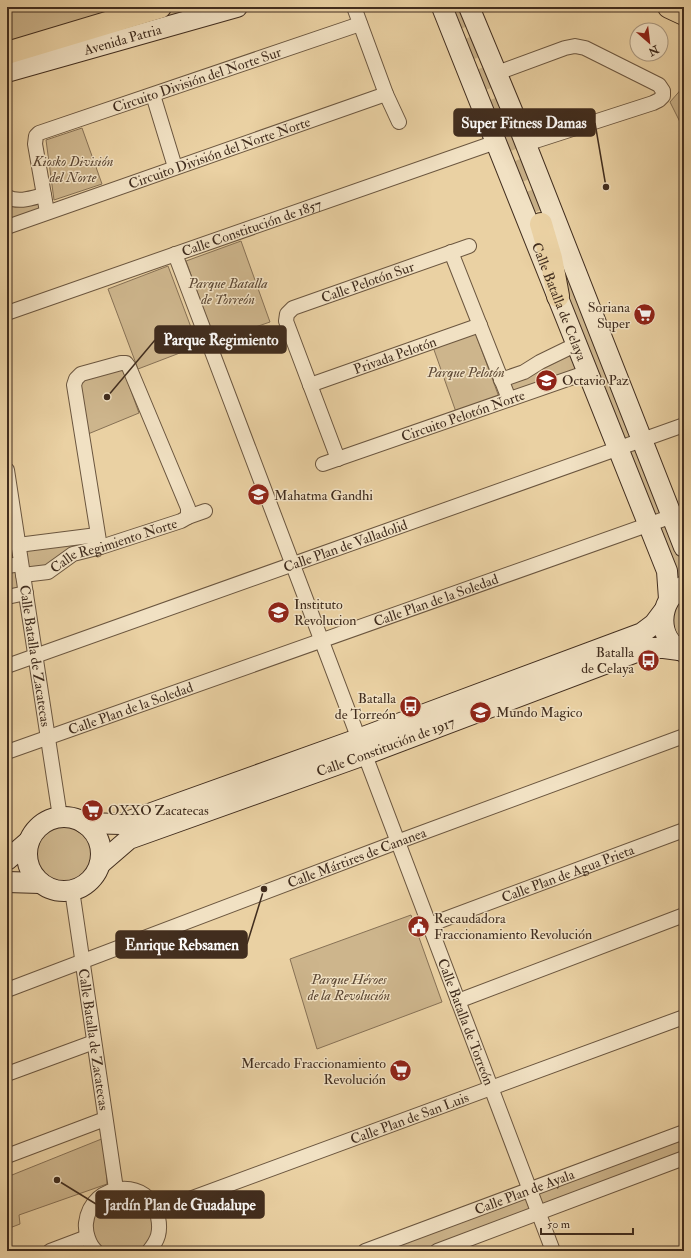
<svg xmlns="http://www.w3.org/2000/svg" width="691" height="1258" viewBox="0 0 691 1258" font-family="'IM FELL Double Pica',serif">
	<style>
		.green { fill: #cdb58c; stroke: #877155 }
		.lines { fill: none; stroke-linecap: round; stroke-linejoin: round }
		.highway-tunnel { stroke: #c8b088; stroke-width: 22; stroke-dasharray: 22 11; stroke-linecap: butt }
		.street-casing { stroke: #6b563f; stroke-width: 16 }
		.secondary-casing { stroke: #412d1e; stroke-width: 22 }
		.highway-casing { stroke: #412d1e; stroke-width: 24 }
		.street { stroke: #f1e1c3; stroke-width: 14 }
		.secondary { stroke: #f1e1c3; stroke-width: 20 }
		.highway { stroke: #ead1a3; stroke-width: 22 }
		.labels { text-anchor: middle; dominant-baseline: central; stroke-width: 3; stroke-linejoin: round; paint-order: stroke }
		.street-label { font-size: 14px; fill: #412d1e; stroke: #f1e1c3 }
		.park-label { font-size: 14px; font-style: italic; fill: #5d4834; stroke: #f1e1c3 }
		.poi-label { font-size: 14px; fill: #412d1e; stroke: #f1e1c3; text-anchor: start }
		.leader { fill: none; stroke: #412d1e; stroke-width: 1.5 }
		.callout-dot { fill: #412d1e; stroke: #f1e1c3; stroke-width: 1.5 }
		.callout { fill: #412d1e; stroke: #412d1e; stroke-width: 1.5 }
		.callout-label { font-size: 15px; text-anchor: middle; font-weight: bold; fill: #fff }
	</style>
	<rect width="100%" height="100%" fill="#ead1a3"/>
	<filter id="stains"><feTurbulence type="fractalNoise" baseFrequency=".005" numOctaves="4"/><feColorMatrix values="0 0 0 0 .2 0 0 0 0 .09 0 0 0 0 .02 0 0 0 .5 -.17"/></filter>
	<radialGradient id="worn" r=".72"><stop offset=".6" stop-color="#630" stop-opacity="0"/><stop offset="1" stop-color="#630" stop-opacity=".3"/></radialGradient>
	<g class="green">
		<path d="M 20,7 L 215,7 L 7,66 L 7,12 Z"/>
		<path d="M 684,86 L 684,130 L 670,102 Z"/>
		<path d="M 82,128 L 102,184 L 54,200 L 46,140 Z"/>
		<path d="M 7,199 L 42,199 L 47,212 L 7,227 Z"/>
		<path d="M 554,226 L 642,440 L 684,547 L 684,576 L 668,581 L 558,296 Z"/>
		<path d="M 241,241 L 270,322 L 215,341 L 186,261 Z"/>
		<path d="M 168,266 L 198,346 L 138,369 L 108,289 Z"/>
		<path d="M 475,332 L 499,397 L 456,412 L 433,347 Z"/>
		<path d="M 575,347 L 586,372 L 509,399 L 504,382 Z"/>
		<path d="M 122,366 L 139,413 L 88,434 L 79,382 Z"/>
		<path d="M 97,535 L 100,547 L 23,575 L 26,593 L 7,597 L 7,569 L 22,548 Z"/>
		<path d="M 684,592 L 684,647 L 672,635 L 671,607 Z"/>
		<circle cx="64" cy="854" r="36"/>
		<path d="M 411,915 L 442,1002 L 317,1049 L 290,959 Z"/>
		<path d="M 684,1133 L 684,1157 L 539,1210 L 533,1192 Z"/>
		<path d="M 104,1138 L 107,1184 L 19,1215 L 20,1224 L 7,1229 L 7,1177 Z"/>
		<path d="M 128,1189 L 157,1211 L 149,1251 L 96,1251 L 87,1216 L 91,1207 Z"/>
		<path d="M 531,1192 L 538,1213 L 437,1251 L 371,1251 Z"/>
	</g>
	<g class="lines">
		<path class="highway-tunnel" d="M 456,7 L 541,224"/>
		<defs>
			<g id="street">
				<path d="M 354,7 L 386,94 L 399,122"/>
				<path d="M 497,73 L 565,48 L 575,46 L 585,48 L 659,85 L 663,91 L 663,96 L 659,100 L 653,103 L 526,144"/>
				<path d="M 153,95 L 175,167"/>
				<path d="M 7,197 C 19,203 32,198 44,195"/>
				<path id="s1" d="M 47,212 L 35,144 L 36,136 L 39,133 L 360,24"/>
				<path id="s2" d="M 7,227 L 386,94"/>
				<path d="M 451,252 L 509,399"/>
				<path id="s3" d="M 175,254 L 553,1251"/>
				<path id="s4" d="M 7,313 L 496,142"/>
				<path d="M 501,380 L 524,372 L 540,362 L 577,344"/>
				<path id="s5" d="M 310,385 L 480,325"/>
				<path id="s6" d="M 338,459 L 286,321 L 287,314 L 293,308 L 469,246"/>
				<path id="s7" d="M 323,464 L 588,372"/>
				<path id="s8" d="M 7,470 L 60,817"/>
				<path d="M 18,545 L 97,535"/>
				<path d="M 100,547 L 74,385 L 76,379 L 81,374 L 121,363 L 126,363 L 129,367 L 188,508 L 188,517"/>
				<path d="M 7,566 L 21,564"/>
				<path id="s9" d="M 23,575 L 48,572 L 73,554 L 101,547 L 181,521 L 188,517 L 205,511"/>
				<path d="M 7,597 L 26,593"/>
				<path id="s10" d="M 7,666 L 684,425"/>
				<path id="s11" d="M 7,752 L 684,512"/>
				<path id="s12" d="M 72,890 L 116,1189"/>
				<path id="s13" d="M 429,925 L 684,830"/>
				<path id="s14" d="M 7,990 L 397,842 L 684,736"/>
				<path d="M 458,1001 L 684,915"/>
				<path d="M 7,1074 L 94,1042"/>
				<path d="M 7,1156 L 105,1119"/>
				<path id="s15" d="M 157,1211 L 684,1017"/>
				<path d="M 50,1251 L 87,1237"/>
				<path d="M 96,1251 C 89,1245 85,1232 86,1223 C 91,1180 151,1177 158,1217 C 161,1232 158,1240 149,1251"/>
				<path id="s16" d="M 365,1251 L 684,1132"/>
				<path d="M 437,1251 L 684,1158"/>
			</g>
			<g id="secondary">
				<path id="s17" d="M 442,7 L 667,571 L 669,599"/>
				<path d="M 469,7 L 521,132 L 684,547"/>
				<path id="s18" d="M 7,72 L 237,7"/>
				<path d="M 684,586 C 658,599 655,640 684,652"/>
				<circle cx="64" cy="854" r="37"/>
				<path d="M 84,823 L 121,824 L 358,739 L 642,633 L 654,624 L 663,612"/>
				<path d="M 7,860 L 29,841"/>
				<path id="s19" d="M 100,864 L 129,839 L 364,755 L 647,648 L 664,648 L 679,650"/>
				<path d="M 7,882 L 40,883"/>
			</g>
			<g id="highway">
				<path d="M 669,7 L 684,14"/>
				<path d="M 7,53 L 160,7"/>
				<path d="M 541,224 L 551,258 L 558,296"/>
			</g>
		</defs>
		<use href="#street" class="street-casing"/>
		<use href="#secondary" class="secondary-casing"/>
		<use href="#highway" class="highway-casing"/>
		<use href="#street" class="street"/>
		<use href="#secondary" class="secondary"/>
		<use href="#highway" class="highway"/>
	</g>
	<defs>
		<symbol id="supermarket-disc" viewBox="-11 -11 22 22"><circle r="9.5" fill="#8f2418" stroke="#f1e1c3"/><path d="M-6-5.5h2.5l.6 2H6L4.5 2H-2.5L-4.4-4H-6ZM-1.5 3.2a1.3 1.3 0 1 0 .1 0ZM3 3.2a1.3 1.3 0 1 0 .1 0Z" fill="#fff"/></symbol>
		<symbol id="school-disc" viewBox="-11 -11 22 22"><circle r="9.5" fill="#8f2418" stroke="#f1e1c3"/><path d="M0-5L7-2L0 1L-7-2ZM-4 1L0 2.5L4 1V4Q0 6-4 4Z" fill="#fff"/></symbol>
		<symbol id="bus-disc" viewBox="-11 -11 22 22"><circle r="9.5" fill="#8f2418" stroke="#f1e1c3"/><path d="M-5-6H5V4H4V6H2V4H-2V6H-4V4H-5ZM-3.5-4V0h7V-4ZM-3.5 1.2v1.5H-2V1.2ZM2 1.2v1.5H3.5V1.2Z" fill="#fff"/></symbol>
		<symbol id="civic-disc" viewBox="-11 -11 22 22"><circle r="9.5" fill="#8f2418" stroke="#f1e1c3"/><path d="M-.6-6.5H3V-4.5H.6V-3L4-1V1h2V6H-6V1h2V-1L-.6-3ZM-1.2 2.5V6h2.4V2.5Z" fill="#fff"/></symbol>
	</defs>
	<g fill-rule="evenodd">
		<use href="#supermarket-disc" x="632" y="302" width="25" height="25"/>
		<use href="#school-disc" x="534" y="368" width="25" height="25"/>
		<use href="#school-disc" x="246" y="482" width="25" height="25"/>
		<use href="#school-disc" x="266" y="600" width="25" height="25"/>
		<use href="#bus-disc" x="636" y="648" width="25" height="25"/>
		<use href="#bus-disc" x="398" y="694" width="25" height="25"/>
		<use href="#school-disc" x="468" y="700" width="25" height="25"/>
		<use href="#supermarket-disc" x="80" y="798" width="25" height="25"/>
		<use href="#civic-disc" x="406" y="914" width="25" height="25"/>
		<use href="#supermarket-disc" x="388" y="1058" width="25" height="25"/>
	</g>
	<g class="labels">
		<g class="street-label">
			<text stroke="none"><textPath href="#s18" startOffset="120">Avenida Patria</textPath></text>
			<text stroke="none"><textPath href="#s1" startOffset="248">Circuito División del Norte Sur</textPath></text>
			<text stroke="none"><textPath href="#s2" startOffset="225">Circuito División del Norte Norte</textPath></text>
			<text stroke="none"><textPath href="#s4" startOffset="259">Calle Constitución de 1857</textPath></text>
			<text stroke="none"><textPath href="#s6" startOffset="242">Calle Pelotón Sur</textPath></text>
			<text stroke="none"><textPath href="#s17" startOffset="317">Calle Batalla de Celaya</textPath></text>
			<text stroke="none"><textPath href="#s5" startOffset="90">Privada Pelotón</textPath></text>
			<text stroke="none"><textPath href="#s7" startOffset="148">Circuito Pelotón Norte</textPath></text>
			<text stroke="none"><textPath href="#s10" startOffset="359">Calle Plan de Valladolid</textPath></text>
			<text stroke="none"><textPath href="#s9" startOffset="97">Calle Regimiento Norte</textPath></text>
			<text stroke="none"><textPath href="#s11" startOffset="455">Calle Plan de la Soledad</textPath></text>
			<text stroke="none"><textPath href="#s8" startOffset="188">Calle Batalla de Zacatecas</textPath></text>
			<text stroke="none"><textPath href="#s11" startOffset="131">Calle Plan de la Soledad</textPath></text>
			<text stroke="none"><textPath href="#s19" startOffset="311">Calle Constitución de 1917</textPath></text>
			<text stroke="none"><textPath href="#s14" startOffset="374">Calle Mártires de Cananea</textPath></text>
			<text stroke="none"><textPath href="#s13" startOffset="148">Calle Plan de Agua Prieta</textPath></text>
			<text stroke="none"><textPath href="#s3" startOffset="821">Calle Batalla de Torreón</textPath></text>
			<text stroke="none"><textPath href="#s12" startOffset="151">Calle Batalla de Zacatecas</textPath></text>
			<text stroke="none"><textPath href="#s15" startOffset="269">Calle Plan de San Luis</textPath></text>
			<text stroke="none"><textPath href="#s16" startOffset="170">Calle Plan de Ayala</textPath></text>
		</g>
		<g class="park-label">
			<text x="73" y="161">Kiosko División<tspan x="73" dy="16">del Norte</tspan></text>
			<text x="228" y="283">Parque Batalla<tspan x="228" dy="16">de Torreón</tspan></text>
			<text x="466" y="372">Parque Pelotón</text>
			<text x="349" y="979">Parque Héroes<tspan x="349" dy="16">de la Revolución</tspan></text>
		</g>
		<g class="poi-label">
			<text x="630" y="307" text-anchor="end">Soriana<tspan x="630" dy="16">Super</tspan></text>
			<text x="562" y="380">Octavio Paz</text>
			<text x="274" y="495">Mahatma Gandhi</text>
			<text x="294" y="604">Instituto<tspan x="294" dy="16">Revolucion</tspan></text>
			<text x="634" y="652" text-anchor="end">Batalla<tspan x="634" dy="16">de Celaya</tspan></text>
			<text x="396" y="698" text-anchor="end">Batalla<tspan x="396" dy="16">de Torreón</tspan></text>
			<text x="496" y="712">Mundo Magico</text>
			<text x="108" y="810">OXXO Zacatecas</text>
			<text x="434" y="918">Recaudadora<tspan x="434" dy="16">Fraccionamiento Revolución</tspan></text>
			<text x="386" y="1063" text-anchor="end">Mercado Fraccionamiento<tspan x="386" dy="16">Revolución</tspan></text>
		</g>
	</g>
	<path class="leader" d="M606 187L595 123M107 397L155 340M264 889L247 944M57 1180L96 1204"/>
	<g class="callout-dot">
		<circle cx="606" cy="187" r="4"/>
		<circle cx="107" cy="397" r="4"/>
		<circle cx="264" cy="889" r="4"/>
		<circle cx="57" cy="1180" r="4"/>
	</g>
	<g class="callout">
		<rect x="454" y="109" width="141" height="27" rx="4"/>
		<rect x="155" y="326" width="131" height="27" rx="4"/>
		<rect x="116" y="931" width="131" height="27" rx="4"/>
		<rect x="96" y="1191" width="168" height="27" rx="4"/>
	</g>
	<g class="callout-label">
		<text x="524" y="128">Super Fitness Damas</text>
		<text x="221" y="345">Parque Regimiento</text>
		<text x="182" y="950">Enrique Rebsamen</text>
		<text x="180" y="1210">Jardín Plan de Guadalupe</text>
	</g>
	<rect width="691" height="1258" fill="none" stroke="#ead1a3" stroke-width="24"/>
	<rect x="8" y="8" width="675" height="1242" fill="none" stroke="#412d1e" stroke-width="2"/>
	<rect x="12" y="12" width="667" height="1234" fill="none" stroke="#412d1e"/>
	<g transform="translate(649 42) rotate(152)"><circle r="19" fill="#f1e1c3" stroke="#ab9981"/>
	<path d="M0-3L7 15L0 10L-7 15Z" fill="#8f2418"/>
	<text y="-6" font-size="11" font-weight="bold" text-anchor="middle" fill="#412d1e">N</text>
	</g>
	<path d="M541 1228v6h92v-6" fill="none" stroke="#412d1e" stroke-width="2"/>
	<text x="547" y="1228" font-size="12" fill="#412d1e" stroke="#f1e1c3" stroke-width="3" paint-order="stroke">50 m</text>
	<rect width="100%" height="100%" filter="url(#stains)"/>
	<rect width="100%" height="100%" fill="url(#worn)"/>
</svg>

────────

EXERCISE REQUIREMENTS: The answer is every line in the data where the word "labels" appears.

WRITTEN ANSWER:
		.labels { text-anchor: middle; dominant-baseline: central; stroke-width: 3; stroke-linejoin: round; paint-order: stroke }
	<g class="labels">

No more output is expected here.